[EXERCISE MATERIAL]:
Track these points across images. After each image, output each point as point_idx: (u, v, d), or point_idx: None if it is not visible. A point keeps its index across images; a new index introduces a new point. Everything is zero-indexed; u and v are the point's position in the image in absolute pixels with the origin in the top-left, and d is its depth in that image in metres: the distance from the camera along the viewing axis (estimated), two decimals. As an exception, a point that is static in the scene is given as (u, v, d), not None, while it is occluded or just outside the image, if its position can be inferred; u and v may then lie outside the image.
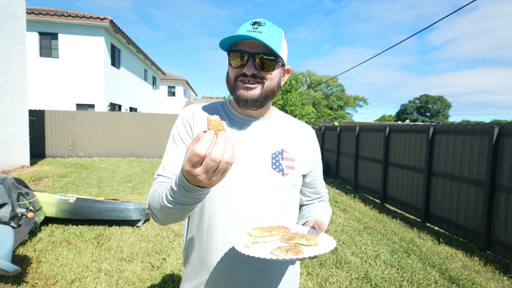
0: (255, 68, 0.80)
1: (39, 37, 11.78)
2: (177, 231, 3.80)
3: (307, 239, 0.68)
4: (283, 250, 0.63)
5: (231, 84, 0.86)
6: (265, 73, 0.82)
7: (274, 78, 0.85)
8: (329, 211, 1.02)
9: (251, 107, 0.85)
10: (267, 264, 0.85)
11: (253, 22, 0.81)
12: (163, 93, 27.53)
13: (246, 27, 0.81)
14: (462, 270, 3.06)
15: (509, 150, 3.45)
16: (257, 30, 0.79)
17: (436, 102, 48.75)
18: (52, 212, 3.63)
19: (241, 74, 0.82)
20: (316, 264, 3.06)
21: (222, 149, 0.52)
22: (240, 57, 0.81)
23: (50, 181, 6.37)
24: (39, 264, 2.78)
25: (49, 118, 10.32)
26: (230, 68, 0.85)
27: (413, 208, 5.01)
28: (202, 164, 0.53)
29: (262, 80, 0.83)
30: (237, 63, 0.82)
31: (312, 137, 0.98)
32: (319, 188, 1.03)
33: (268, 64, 0.81)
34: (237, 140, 0.86)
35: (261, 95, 0.83)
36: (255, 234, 0.72)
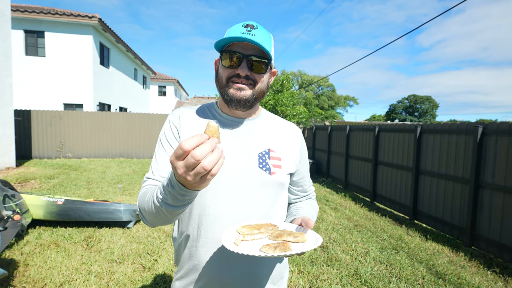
0: (248, 70, 0.82)
1: (25, 35, 11.47)
2: (168, 231, 3.78)
3: (294, 236, 0.70)
4: (271, 247, 0.65)
5: (222, 84, 0.86)
6: (258, 75, 0.84)
7: (264, 81, 0.87)
8: (316, 208, 1.05)
9: (242, 107, 0.86)
10: (256, 261, 0.86)
11: (246, 24, 0.82)
12: (153, 93, 27.22)
13: (239, 29, 0.81)
14: (448, 266, 3.16)
15: (493, 148, 3.57)
16: (250, 33, 0.80)
17: (424, 102, 49.78)
18: (39, 214, 3.55)
19: (234, 74, 0.83)
20: (307, 262, 3.09)
21: (205, 152, 0.53)
22: (234, 57, 0.82)
23: (37, 182, 6.23)
24: (27, 268, 2.72)
25: (36, 118, 10.07)
26: (222, 68, 0.85)
27: (402, 206, 5.12)
28: (184, 158, 0.54)
29: (254, 82, 0.84)
30: (230, 64, 0.83)
31: (298, 136, 1.00)
32: (306, 187, 1.05)
33: (261, 66, 0.83)
34: (225, 140, 0.88)
35: (252, 97, 0.85)
36: (243, 231, 0.73)
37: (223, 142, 0.88)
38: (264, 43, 0.80)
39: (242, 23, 0.83)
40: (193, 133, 0.89)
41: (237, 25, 0.84)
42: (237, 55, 0.81)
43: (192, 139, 0.53)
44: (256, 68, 0.83)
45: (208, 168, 0.53)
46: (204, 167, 0.53)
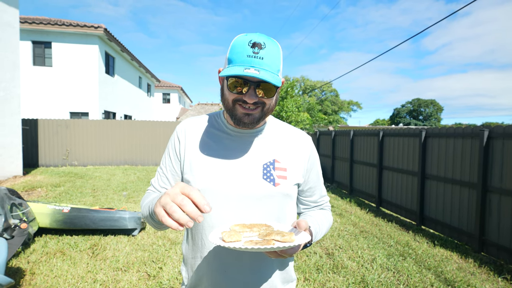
0: (256, 97, 0.78)
1: (33, 46, 11.74)
2: (173, 239, 3.78)
3: (282, 236, 0.68)
4: (253, 243, 0.65)
5: (228, 106, 0.83)
6: (267, 99, 0.81)
7: (273, 100, 0.84)
8: (327, 218, 0.99)
9: (250, 128, 0.86)
10: (260, 271, 0.86)
11: (253, 43, 0.75)
12: (158, 100, 27.49)
13: (246, 50, 0.75)
14: (458, 272, 3.09)
15: (499, 152, 3.52)
16: (258, 56, 0.74)
17: (428, 106, 49.48)
18: (46, 223, 3.58)
19: (241, 99, 0.80)
20: (313, 269, 3.06)
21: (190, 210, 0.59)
22: (240, 84, 0.77)
23: (43, 190, 6.29)
24: (33, 276, 2.73)
25: (43, 127, 10.22)
26: (228, 92, 0.81)
27: (408, 211, 5.05)
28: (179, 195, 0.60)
29: (262, 104, 0.82)
30: (236, 90, 0.78)
31: (307, 144, 0.96)
32: (317, 197, 1.00)
33: (269, 91, 0.79)
34: (230, 152, 0.88)
35: (261, 118, 0.84)
36: (235, 229, 0.73)
37: (228, 153, 0.88)
38: (273, 65, 0.76)
39: (248, 40, 0.76)
40: (198, 144, 0.90)
41: (243, 43, 0.76)
42: (244, 82, 0.77)
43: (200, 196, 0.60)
44: (265, 93, 0.79)
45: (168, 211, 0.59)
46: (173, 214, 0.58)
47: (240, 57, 0.76)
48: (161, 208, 0.61)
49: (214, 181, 0.84)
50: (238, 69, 0.74)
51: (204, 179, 0.85)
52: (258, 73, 0.72)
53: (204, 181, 0.85)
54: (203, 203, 0.59)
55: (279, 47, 0.81)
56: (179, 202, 0.59)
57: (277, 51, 0.79)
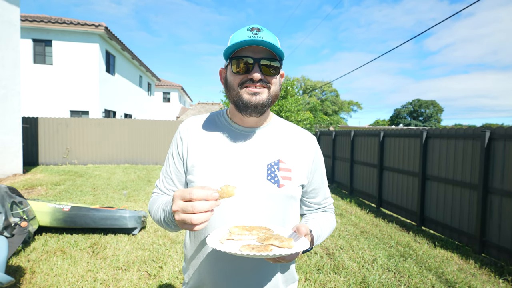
0: (261, 73, 0.79)
1: (33, 44, 11.72)
2: (174, 238, 3.77)
3: (281, 241, 0.67)
4: (250, 248, 0.64)
5: (234, 91, 0.83)
6: (271, 77, 0.82)
7: (277, 83, 0.85)
8: (331, 222, 0.97)
9: (258, 113, 0.83)
10: (261, 273, 0.85)
11: (251, 28, 0.80)
12: (158, 99, 27.47)
13: (245, 33, 0.79)
14: (458, 274, 3.09)
15: (501, 153, 3.52)
16: (258, 36, 0.77)
17: (429, 107, 49.47)
18: (46, 221, 3.57)
19: (247, 80, 0.80)
20: (314, 270, 3.06)
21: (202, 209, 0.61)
22: (245, 63, 0.79)
23: (43, 189, 6.28)
24: (33, 275, 2.72)
25: (43, 125, 10.21)
26: (233, 75, 0.82)
27: (409, 212, 5.05)
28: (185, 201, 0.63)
29: (267, 85, 0.82)
30: (241, 70, 0.80)
31: (312, 145, 0.95)
32: (321, 199, 0.99)
33: (273, 68, 0.81)
34: (234, 151, 0.87)
35: (268, 101, 0.83)
36: (234, 231, 0.72)
37: (232, 152, 0.87)
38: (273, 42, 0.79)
39: (246, 27, 0.81)
40: (201, 144, 0.89)
41: (241, 30, 0.82)
42: (249, 60, 0.78)
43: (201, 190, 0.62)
44: (268, 71, 0.80)
45: (194, 223, 0.61)
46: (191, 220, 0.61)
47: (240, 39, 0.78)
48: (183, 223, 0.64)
49: (217, 182, 0.83)
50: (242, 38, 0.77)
51: (207, 179, 0.84)
52: (262, 38, 0.77)
53: (206, 182, 0.84)
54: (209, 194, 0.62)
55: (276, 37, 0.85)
56: (192, 211, 0.61)
57: (275, 38, 0.83)
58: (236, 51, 0.81)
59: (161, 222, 0.82)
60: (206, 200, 0.62)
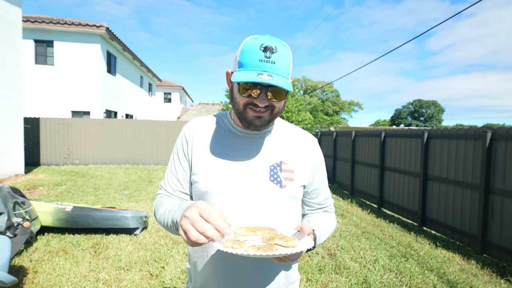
0: (267, 100, 0.79)
1: (35, 44, 11.76)
2: (175, 239, 3.78)
3: (285, 240, 0.68)
4: (255, 248, 0.65)
5: (239, 109, 0.83)
6: (277, 102, 0.82)
7: (282, 103, 0.84)
8: (331, 221, 0.99)
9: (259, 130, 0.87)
10: (265, 271, 0.87)
11: (264, 47, 0.75)
12: (159, 100, 27.52)
13: (257, 54, 0.74)
14: (460, 274, 3.09)
15: (502, 154, 3.52)
16: (269, 60, 0.74)
17: (430, 107, 49.42)
18: (48, 221, 3.58)
19: (252, 103, 0.80)
20: (316, 270, 3.06)
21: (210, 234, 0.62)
22: (251, 88, 0.77)
23: (45, 189, 6.30)
24: (36, 275, 2.74)
25: (44, 125, 10.23)
26: (239, 95, 0.81)
27: (410, 212, 5.05)
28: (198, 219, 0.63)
29: (272, 108, 0.82)
30: (248, 94, 0.79)
31: (313, 146, 0.97)
32: (322, 199, 1.01)
33: (280, 95, 0.80)
34: (237, 153, 0.88)
35: (270, 120, 0.85)
36: (239, 232, 0.73)
37: (235, 154, 0.88)
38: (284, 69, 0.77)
39: (260, 43, 0.75)
40: (205, 145, 0.90)
41: (254, 46, 0.75)
42: (256, 86, 0.77)
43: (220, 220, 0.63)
44: (275, 97, 0.79)
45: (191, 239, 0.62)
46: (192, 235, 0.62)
47: (251, 61, 0.75)
48: (183, 233, 0.65)
49: (221, 183, 0.85)
50: (251, 74, 0.74)
51: (211, 180, 0.85)
52: (272, 79, 0.73)
53: (211, 183, 0.85)
54: (223, 227, 0.63)
55: (289, 50, 0.81)
56: (199, 229, 0.62)
57: (287, 55, 0.79)
58: None
59: (166, 225, 0.82)
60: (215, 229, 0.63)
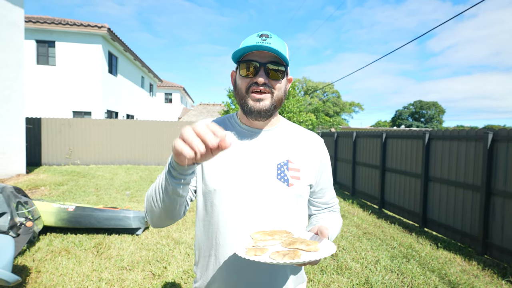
0: (266, 77, 0.84)
1: (36, 45, 11.80)
2: (177, 239, 3.79)
3: (307, 245, 0.68)
4: (281, 255, 0.64)
5: (241, 95, 0.87)
6: (275, 82, 0.86)
7: (281, 88, 0.88)
8: (338, 220, 1.01)
9: (262, 118, 0.87)
10: (273, 271, 0.86)
11: (260, 34, 0.85)
12: (160, 100, 27.55)
13: (254, 39, 0.84)
14: (461, 275, 3.10)
15: (503, 155, 3.52)
16: (266, 42, 0.82)
17: (430, 108, 49.41)
18: (51, 221, 3.60)
19: (252, 83, 0.85)
20: (317, 271, 3.07)
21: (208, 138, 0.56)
22: (251, 66, 0.84)
23: (46, 189, 6.32)
24: (39, 274, 2.75)
25: (46, 125, 10.26)
26: (240, 78, 0.87)
27: (411, 213, 5.05)
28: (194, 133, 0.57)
29: (271, 90, 0.86)
30: (248, 73, 0.85)
31: (319, 146, 0.98)
32: (328, 198, 1.02)
33: (277, 73, 0.85)
34: (243, 151, 0.89)
35: (271, 106, 0.86)
36: (256, 237, 0.73)
37: (242, 152, 0.89)
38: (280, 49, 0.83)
39: (256, 33, 0.86)
40: None
41: (251, 36, 0.87)
42: (254, 64, 0.83)
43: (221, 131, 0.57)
44: (273, 75, 0.84)
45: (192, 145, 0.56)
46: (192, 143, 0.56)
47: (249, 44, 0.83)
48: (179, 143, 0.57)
49: (229, 181, 0.85)
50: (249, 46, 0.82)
51: (218, 179, 0.86)
52: (270, 44, 0.81)
53: (218, 181, 0.86)
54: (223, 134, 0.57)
55: (285, 44, 0.89)
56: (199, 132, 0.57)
57: (283, 43, 0.87)
58: (244, 55, 0.86)
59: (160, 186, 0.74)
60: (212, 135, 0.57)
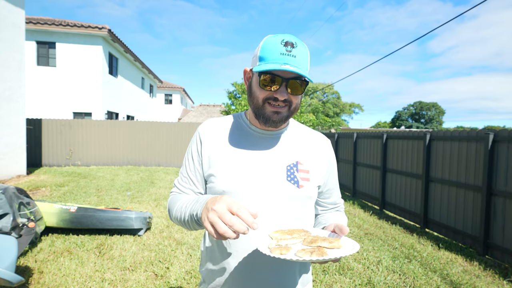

[WORK TO BE COMPLETED]: Everything from the first line of the entries through the line that contains "31: (312, 137, 0.98)" is to be reproduced exactly, except the pictures.

[EXERCISE RESPONSE]:
Track these points across images. After each image, output each point as point_idx: (u, v, d), or point_idx: None if it is not visible. A point keeps its index across images; a new index introduces a new point. Everything is zero-indexed; u and v are the point's position in the image in absolute pixels with the origin in the top-left, and d is its depth in that image in metres: the distance from the camera along the viewing axis (estimated), two decimals. As an exception, a point that is static in the scene is given as (u, v, d), not None, while it is occluded or just outside the image, if its position can be inferred; u and v may then lie outside the image.
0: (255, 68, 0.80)
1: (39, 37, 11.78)
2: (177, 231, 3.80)
3: (307, 239, 0.68)
4: (283, 250, 0.63)
5: (231, 84, 0.86)
6: (265, 73, 0.82)
7: (274, 78, 0.85)
8: (329, 211, 1.02)
9: (251, 107, 0.85)
10: (267, 264, 0.85)
11: (253, 22, 0.81)
12: (163, 93, 27.53)
13: (246, 27, 0.81)
14: (462, 270, 3.06)
15: (509, 150, 3.45)
16: (257, 30, 0.79)
17: (436, 102, 48.75)
18: (52, 212, 3.63)
19: (241, 74, 0.82)
20: (316, 264, 3.06)
21: (222, 149, 0.52)
22: (240, 57, 0.81)
23: (50, 181, 6.37)
24: (39, 264, 2.78)
25: (49, 118, 10.32)
26: (230, 68, 0.85)
27: (413, 208, 5.01)
28: (202, 164, 0.53)
29: (262, 80, 0.83)
30: (237, 63, 0.82)
31: (312, 137, 0.98)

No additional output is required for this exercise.